Afucosylated monoclonal antibodies

Afucosylated monoclonal antibodies are monoclonal antibodies engineered so that the oligosaccharides in the Fc region of the antibody do not have any fucose sugar units. When antibodies are afucosylated the effect is to increase antibody-dependent cellular cytotoxicity (ADCC).

Background

Most approved monoclonal antibodies are of the IgG1 isotype, where two N-linked biantennary complex-type oligosaccharides are bound to the Fc region. The Fc region exercises the effector function of ADCC through its interaction with leukocyte receptors of the FcγR family. ADCC is important in the efficacy of cancer antibodies, but with many approved cancer antibodies there is less ADCC than could be desired due to nonspecific IgG competing with the drugs for binding to FcγIIIa on natural killer cells. Afucosylated monoclonal antibodies overcome this problem through improved FcγIIIa binding.[1]

Approaches

The Swiss company GlycArt Biotechnology developed a system using CHO cells, where the cells were engineered to overexpress an enzyme called GnTIII. The effect of this overexpression is to block the formation of fucosylated oligosaccharides on the expressed antibodies. This technology was first reported in 1999 and was the basis of GlycArt Biotechnology.[2]
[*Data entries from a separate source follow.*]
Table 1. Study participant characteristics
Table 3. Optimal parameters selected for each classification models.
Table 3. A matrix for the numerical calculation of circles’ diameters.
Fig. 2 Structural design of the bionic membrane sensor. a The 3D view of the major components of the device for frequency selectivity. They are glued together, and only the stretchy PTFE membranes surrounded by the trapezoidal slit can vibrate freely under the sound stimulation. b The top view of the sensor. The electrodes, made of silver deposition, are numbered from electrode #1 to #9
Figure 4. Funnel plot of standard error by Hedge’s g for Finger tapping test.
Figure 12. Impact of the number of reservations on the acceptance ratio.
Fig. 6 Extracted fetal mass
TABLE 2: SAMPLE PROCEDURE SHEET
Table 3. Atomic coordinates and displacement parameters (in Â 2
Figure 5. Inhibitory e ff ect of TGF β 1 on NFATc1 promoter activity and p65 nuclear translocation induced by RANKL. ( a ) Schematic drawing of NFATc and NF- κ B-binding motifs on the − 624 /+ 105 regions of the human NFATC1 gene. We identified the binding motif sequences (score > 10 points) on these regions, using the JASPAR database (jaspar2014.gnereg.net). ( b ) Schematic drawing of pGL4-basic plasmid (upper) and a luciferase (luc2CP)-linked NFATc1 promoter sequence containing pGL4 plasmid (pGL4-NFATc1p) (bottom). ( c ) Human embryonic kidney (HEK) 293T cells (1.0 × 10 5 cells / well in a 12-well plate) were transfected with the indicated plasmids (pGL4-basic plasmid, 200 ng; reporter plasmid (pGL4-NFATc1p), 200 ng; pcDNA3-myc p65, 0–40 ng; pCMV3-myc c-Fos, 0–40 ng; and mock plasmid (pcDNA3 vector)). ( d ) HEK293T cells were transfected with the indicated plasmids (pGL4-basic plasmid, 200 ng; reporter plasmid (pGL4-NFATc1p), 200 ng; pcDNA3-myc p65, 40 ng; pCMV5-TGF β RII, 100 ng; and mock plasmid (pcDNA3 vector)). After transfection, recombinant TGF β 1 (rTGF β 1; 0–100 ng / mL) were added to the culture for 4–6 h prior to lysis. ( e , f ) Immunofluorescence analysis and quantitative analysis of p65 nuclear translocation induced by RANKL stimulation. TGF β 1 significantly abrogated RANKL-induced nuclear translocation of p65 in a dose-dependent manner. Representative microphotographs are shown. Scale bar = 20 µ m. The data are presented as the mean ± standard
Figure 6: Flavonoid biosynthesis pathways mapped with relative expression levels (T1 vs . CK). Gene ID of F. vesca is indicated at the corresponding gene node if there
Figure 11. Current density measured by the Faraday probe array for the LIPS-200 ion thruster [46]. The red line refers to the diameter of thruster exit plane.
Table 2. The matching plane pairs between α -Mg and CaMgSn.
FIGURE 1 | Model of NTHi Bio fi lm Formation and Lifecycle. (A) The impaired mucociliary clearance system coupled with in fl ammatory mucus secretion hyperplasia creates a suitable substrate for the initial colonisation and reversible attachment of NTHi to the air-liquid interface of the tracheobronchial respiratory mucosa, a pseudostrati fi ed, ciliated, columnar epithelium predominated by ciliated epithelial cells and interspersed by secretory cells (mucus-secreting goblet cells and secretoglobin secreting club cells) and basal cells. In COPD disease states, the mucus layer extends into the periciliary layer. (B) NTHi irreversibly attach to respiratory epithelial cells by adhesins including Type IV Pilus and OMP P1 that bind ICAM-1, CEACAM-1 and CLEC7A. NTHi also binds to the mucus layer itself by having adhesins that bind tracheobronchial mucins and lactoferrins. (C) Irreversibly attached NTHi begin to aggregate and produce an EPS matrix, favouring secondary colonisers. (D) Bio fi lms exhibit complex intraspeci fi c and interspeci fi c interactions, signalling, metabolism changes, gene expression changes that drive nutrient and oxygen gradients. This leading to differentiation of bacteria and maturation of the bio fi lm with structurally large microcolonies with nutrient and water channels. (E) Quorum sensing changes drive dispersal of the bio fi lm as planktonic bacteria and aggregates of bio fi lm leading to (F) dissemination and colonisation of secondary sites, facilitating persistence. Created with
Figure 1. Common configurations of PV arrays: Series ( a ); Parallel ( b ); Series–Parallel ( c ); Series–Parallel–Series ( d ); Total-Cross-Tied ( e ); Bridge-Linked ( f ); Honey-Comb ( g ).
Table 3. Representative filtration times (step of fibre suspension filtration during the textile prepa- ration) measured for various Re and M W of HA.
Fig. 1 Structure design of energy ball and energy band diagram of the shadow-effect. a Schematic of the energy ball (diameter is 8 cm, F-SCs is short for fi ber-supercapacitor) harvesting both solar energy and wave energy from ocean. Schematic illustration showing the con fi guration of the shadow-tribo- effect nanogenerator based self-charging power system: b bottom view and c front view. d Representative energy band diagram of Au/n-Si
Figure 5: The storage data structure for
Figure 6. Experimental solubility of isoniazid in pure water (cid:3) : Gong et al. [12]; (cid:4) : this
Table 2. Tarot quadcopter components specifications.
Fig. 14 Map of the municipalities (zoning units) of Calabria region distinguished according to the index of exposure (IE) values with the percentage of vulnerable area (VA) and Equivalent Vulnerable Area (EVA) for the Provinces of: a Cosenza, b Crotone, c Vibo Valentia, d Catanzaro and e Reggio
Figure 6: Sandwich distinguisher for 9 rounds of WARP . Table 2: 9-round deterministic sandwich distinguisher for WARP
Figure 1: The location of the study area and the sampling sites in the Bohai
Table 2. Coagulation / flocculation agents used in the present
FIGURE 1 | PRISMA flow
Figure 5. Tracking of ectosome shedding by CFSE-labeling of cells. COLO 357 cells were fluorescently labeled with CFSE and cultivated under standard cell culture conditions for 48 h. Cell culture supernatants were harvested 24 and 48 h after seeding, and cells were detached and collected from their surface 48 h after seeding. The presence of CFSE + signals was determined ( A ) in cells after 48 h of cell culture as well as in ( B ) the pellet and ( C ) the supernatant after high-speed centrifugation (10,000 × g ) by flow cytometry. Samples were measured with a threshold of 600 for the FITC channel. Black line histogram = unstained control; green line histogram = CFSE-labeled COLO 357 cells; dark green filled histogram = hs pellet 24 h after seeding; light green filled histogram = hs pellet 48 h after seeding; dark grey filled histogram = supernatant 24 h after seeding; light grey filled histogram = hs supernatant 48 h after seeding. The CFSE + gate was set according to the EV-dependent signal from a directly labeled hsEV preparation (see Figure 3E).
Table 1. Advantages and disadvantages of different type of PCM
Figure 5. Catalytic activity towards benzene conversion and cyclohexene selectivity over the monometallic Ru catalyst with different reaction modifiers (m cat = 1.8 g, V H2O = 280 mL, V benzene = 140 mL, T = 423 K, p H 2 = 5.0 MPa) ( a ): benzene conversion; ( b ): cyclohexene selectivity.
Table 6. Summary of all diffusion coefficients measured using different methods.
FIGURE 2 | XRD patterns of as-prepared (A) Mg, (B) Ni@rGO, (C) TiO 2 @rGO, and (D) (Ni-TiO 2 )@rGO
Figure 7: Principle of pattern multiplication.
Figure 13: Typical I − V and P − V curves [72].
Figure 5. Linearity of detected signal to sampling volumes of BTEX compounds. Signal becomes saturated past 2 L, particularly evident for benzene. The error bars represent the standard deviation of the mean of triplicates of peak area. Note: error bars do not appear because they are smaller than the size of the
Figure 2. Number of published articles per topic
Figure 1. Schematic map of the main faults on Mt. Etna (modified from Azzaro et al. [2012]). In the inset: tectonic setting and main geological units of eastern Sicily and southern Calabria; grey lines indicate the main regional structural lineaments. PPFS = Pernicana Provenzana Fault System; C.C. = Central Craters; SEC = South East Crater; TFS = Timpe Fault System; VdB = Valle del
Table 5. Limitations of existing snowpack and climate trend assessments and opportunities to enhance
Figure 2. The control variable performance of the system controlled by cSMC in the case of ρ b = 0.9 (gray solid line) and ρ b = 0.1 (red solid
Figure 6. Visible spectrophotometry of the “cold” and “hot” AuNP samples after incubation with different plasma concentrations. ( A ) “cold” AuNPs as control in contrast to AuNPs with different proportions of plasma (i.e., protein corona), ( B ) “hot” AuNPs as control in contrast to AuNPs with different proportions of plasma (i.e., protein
Roche acquired GlycArt in 2005 in order to acquire technology to afucosylate antibodies. GlycArt Biotechnology had been founded in 2000 as a spin-out company of the Swiss Federal Institute of Technology in Zurich. The first commercial product from the GlycArt acquisition was obinutuzumab, which as Gazyva gained FDA approval in November 2013 for the treatment of chronic lymphocytic leukemia.[3][4][5]

Kyowa Hakko Kirin's "Potelligent" platform uses a CHO cell line in which FUT8 has been knocked out, and which produces antibodies with little to no fucose in the Fc region. The company gained marketing approval in Japan in April 2012 for a monoclonal antibody drug called mogamulizumab which was developed using the platform.[6] The Company's technology was first reported in 2004.[7]

References

  1. Satoh M, Iida S, Shitara K (2006). "Non-fucosylated therapeutic antibodies as next-generation therapeutic antibodies". Expert Opin Biol Ther. 6 (11): 1161–73. doi:10.1517/14712598.6.11.1161. PMID 17049014.
  2. Umaña P, Jean-Mairet J, Moudry R, Amstutz H, Bailey JE (February 17, 1999). "Engineered glycoforms of an antineuroblastoma IgG1 with optimized antibody-dependent cellular cytotoxic activity". Nat. Biotechnol. 17 (2): 176–80. doi:10.1038/6179. PMID 10052355.
  3. "Roche - Roche acquires Swiss based GlycArt Biotechnology to strengthen expertise in therapeutic antibody research". roche.com. Archived from the original on 2015-02-05. Retrieved 2015-04-29.
  4. Presentation: GlycArt Biotechnology AG From Inception to trade sale – and what happened after... by Dr. Joël Jean-Mairet. Brussels, March 31, 2011
  5. Cameron F, McCormack PL (2014). "Obinutuzumab: first global approval". Drugs. 74 (1): 147–54. doi:10.1007/s40265-013-0167-3. PMID 24338113.
  6. Yu, X; Marshall, MJE; Cragg, MS; Crispin, M (June 2017). "Improving Antibody-Based Cancer Therapeutics Through Glycan Engineering". BioDrugs : Clinical Immunotherapeutics, Biopharmaceuticals and Gene Therapy. 31 (3): 151–166. doi:10.1007/s40259-017-0223-8. PMID 28466278.
  7. Yamane-Ohnuki N, Kinoshita S, Inoue-Urakubo M, Kusunoki M, Iida S, Nakano R, Wakitani M, Niwa R, Sakurada M, Uchida K, Shitara K, Satoh M (September 5, 2004). "Establishment of FUT8 knockout Chinese hamster ovary cells: an ideal host cell line for producing completely defucosylated antibodies with enhanced antibody-dependent cellular cytotoxicity". Biotechnol. Bioeng. 87 (5): 614–22. doi:10.1002/bit.20151. PMID 15352059.